"Does Rapid Miner have Normalize White space in Text processing"

nawafpower
nawafpower New Altair Community Member
edited November 5 in Community Q&A
Hi everybody,
I just wonder if the Rapid Miner does have "Normalize White Space" in its built in functions? I am trying to preprocess a text documents by normalizing the Case " To lower case", and Normalize White Space in the text files. If anybody can help with this it will be great.
Thanks

Answers

  • IngoRM
    IngoRM New Altair Community Member
    Hi,

    sorry, I did not get what you are after. Could you give an example for a text before and after the desired transformation together with a description about what happened in between?

    Cheers,
    Ingo
  • nawafpower
    nawafpower New Altair Community Member
    Hi,
    By Normalize white space I mean "removing any leading or trailing space and reducing any internal white space to one space character per occurrence" . It's available in JGAAP application by Patrick Juola , I found out that this preprocessing step is very important in the text classification process. I need to implement it in RM if it possible.
    Regards
  • el_chief
    el_chief New Altair Community Member
    Most text classification processes will tokenize the document, rendering white space removal pointless.

    But if for some reason you really needed to do it, it could be accomplished with one line of groovy script.

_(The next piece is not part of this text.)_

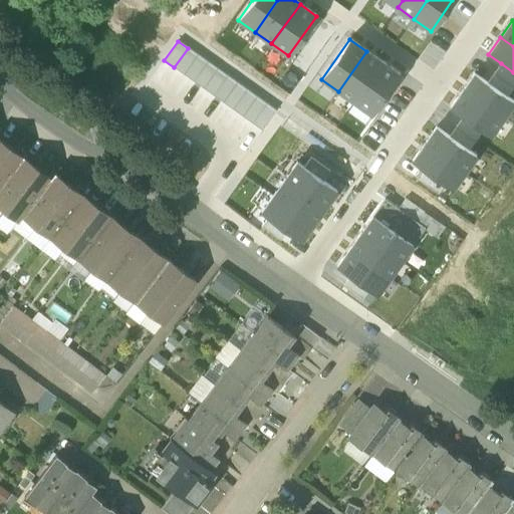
[(197,55),(188,48),(174,67),(183,74),(197,55)]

    Why do you need to do this?
  • nawafpower
    nawafpower New Altair Community Member
    Hi Neil,
    I have been playing with JGAAP and I found that best results came with normalize whitespace and unify case for Authorship purposes, when you mentioned doing one line code for this process, how can I do own programming with Rapid Miner GUI? I did ask you on your youtube channel if you can do a small video on Authorship but may be you don't have time, but if you can it will be great.
    I valuate your notes Neil, they were always helpful.
  • IngoRM
    IngoRM New Altair Community Member
    Hi,

    well, you could use a combination of the operators "Trim" (removing leading and trailing white spaces) with "Replace" (replacing any "surviving" white space by a single space) for this task. Please note, that those two operators work on attributes (and not on documents or tokens) so you would have to perform the transformation before you use the text processing operators.

    Below you will find a sample process which demonstrates the two operators.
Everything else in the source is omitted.